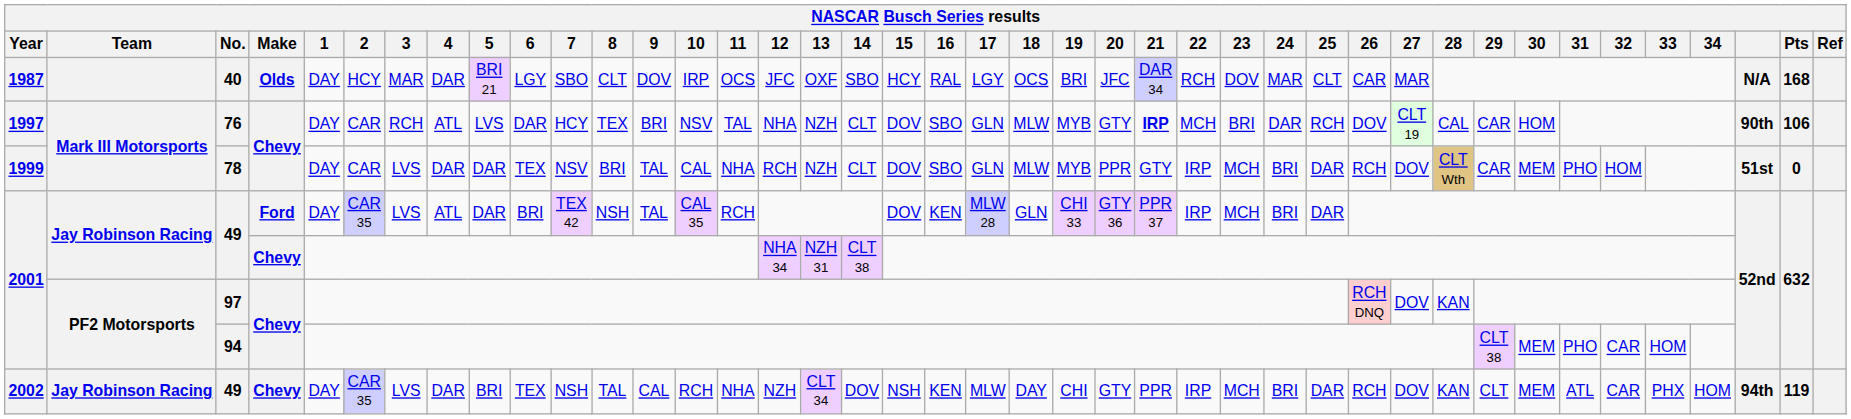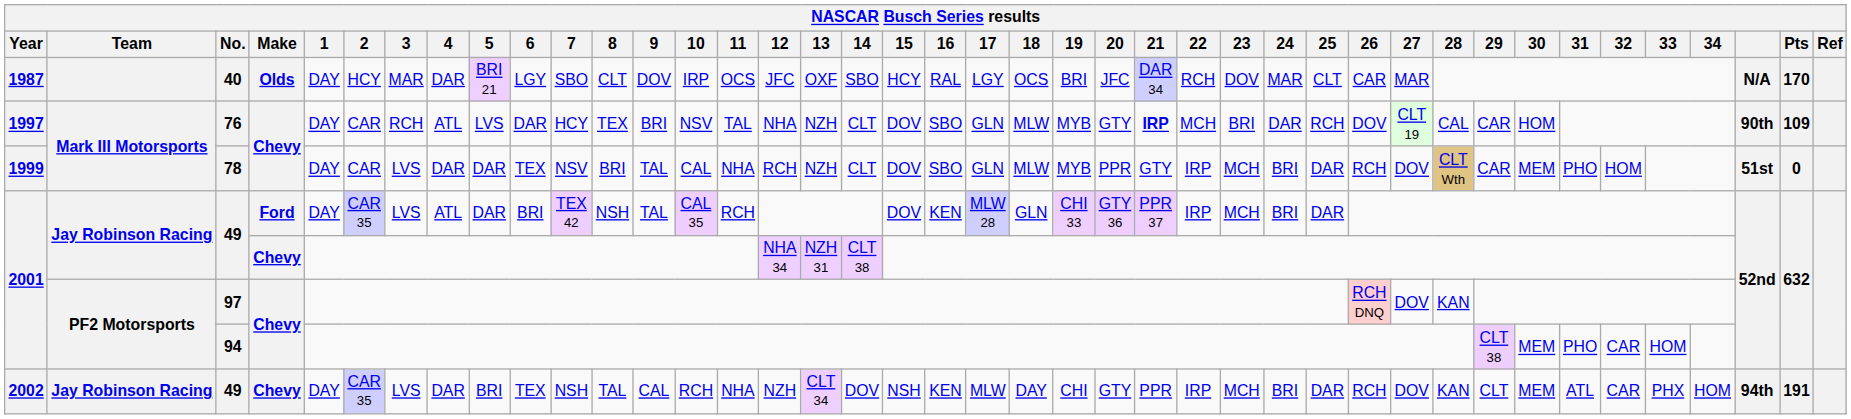40 | Pts: 168 -> 170
76 | Pts: 106 -> 109
2002 / 49 | Pts: 119 -> 191
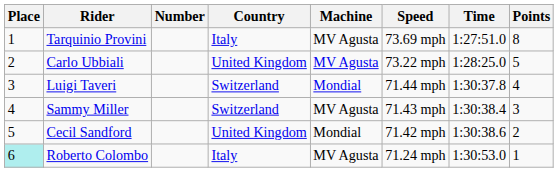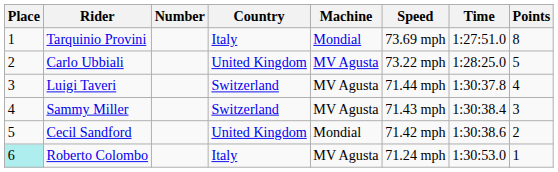Tarquinio Provini | Machine: MV Agusta -> Mondial
Luigi Taveri | Machine: Mondial -> MV Agusta
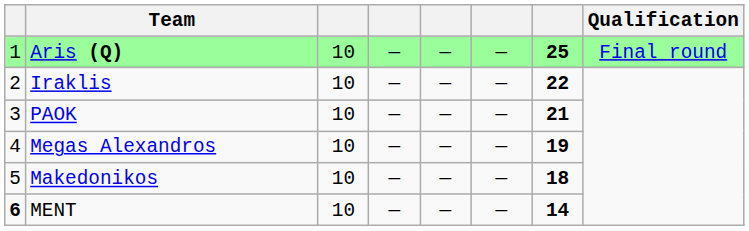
· · · · · · ·
你的任务
请将上方全部记录中的每一行文字原样提取出来，答案中不要包含图片。

本题输出
40 | Pts: 168 -> 170
76 | Pts: 106 -> 109
2002 / 49 | Pts: 119 -> 191
Tarquinio Provini | Machine: MV Agusta -> Mondial
Luigi Taveri | Machine: Mondial -> MV Agusta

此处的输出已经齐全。